Jenseits der Manosphäre: Männlichkeiten heute

Museumplein 10, 1071 DJ Amsterdam, Netherlands
Veranstalternd mit 35 Künstlern aus verschiedenen Generationen, stellt die Ausstellung die Männlichkeit als Machtdarstellung, aber auch als erfahrenes, fragiles und widersprüchliches Phänomen in Frage.

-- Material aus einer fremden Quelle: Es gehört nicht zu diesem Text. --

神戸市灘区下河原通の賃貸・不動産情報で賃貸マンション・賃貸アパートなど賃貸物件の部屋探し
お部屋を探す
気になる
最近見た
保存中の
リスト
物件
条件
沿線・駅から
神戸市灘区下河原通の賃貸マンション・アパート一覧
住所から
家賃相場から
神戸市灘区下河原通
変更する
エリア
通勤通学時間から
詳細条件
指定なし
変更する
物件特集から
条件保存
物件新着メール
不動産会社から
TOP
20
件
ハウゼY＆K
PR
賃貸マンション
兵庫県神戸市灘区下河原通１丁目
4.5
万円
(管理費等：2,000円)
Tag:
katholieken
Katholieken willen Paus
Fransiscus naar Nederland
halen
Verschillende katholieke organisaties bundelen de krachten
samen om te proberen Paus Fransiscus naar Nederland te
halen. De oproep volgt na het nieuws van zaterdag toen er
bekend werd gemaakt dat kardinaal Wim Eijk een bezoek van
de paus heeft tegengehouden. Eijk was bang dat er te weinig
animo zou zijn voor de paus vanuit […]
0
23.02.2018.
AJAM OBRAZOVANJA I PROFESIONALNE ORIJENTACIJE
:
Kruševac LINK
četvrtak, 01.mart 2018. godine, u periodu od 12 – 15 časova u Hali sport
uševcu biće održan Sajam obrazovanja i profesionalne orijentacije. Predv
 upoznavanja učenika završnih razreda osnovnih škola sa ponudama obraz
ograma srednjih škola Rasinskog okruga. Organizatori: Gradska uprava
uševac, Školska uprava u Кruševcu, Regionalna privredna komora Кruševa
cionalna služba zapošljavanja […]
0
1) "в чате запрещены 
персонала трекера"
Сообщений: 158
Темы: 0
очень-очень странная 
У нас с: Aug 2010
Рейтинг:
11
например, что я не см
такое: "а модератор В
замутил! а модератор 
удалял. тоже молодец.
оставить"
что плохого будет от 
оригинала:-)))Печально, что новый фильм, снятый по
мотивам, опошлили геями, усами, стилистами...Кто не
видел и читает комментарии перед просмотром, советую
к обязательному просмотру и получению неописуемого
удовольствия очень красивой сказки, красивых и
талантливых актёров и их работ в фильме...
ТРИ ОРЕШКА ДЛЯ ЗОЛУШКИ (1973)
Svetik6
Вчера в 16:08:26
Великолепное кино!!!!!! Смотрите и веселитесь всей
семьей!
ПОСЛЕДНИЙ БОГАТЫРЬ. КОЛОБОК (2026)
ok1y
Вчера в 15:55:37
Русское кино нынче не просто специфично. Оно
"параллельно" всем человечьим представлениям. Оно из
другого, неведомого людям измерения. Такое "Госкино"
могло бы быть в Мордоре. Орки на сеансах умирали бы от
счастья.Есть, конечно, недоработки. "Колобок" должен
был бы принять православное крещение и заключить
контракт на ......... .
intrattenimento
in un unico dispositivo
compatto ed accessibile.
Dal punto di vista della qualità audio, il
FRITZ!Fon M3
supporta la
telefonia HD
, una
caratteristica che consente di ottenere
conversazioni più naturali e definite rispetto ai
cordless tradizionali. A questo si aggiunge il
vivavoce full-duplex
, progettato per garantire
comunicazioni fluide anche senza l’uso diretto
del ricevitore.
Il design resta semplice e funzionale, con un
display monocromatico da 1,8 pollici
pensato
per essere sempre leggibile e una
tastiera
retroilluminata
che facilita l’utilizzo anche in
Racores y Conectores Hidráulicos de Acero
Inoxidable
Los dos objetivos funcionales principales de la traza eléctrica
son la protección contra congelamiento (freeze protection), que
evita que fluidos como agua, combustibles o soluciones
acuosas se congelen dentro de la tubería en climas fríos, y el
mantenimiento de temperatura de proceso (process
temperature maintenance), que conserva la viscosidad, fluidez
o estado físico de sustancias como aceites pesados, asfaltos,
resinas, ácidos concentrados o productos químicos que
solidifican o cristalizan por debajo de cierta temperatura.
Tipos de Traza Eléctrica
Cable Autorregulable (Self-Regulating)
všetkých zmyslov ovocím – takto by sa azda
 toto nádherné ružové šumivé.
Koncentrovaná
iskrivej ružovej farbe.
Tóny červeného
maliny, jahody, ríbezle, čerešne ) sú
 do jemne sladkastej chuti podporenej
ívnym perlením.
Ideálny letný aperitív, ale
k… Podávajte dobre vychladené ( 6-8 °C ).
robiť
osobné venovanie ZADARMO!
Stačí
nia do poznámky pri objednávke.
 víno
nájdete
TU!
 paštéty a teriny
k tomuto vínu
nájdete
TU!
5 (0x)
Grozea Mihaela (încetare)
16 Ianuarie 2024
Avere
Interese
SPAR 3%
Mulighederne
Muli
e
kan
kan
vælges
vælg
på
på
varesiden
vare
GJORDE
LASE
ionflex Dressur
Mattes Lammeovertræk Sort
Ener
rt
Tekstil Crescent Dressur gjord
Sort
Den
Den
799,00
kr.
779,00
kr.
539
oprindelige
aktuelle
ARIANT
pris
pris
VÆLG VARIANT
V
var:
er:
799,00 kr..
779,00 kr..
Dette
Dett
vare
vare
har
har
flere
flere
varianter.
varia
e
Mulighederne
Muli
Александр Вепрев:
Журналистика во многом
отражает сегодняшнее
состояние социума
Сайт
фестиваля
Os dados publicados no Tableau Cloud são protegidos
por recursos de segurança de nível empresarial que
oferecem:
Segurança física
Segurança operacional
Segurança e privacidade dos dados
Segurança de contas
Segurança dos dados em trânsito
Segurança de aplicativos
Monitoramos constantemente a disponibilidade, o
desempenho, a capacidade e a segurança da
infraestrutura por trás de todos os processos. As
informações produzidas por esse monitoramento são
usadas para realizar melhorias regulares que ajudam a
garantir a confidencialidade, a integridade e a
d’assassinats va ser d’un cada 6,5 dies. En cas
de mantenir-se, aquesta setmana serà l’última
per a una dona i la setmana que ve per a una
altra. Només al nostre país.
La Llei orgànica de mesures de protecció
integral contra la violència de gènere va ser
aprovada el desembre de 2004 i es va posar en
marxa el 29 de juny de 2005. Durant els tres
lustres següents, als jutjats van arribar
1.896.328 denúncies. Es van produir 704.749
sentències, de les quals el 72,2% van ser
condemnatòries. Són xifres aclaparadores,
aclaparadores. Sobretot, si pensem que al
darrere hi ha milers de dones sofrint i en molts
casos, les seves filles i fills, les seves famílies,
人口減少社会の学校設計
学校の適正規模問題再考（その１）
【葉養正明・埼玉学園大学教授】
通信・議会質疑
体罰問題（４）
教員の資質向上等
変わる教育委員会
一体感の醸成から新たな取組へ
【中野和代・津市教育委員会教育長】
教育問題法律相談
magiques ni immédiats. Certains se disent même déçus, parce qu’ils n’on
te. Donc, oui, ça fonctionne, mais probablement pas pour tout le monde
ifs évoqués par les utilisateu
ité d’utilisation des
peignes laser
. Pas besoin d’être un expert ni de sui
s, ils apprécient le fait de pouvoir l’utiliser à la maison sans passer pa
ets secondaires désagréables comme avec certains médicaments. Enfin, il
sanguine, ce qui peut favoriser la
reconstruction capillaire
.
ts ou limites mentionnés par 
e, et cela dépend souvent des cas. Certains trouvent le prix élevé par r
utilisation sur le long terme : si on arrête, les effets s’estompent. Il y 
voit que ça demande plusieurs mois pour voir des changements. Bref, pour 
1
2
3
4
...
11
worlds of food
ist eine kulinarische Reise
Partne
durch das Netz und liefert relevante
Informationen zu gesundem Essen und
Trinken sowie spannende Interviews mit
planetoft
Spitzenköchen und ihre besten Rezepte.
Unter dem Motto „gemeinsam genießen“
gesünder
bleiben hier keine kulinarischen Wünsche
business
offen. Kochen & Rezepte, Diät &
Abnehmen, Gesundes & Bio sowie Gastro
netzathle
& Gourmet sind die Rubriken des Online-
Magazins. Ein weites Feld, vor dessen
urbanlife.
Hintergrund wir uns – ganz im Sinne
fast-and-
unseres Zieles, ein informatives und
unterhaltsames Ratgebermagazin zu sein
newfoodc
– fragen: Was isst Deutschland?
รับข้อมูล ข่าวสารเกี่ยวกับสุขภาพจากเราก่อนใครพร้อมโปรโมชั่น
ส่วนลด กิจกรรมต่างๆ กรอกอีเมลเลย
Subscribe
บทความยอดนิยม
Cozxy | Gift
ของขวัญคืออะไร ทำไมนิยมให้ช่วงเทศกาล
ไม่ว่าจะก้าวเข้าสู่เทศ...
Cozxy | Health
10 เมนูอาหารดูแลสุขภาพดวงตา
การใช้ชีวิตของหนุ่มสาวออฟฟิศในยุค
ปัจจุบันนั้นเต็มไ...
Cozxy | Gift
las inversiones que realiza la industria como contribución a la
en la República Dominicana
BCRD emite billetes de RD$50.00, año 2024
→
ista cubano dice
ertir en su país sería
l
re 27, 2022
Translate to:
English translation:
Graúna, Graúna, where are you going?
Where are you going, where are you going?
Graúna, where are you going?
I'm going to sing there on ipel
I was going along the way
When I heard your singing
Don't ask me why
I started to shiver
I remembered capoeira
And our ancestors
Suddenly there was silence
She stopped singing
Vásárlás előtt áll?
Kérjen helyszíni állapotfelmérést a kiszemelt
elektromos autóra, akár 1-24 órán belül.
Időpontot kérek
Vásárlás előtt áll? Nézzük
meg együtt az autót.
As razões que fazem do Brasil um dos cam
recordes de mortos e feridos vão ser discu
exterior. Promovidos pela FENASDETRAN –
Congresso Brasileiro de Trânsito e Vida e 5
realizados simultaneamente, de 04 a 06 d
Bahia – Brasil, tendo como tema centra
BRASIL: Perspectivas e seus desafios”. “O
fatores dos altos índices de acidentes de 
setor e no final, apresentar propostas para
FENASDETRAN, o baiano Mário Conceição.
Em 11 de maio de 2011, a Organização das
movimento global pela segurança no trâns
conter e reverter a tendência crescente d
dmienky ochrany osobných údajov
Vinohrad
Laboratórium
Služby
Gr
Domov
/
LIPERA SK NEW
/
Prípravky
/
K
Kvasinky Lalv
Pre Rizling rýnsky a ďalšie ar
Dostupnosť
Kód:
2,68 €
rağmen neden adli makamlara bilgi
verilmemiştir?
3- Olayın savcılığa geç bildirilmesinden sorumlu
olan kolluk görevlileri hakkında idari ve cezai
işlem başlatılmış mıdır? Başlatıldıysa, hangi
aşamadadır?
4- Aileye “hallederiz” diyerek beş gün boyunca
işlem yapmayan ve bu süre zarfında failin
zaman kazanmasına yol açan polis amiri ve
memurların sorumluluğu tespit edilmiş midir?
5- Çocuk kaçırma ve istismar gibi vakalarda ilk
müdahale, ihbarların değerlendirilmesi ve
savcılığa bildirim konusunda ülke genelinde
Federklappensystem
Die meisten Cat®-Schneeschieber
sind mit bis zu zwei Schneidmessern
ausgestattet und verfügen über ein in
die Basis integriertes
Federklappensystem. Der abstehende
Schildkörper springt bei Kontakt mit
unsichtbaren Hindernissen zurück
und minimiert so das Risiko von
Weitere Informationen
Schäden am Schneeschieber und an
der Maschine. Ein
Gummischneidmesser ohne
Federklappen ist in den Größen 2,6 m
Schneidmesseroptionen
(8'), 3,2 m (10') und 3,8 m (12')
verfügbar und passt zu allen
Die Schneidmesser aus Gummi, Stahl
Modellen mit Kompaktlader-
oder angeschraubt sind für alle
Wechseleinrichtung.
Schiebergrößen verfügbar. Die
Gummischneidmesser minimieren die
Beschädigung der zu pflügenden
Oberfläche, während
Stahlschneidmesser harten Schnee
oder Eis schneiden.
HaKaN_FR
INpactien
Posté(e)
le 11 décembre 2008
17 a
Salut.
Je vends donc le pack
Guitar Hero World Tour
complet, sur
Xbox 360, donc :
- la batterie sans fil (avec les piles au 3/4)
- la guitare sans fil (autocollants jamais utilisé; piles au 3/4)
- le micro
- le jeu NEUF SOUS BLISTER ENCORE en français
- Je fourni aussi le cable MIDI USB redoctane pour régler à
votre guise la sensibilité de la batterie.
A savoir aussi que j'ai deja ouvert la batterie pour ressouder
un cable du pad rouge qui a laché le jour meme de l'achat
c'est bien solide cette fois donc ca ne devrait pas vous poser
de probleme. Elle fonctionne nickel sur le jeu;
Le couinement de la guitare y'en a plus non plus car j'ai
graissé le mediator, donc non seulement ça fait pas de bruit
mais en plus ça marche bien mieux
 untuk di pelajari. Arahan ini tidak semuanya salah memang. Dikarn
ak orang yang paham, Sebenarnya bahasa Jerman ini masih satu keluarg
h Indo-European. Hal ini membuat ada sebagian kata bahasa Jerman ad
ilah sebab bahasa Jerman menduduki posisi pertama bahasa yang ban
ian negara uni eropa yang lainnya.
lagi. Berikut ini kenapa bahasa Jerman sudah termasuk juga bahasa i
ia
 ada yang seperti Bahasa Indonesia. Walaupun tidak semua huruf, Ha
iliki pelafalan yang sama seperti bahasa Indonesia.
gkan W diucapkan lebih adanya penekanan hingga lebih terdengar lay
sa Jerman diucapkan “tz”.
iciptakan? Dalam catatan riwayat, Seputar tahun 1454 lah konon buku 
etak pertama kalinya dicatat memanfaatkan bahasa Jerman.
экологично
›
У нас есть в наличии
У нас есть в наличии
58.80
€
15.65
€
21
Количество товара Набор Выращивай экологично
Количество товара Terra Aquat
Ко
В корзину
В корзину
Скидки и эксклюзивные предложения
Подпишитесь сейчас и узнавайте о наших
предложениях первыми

Durchschlagende Installationen, immersive Videos und mutige Gemälde dekonstruieren Stereotypen von Stärke und Dominanz und setzen Intimität, Vulnerabilität und Alltagsnormalität neben die Aggression der “manosphere”, die vom Trumpismus beeinflusst ist. Historische Werke der 1960er Jahre, wie von Eduardo Paolozzi oder Paul McCarthy, treffen auf zeitgenössische Werke von Salman Toor und Bruno Zhu und erforschen Klasse, Fetischismus und Populärkultur. Die Männlichkeit entfaltet sich vielschichtig: Autorität wird von Zuneigung durchdrungen, Kontrolle neben Misserfolg, in einem Feld von umstrittenen Gesten und Wünschen. Sven Gex analysiert Influencer als neue männliche Vorbilder; Hamishi Farah porträtiert Wolfgang Tillmans als Ikone der 2000er Jahre; SoiL Thornton blockiert Passagen mit einem aufblasbaren “Husband Chair” und ironisiert die männlichen Erwartungen. Reba Maybury kehrt die traditionellen Nacktbilder von Leo Gestel um, um Kräfteverhältnisse zu verschieben. Ohne in einfache Empörung zu verfallen, lädt der Rundgang zu einer differenzierten Reflexion über persistierende soziale Normen ein und feiert freie Ausdrucksformen. Ein unverzichtbarer Termin, um die aktuellen Geschlechterspannungen zwischen vorherrschenden Klischees und vielfältigen Hoffnungen zu entschlüsseln.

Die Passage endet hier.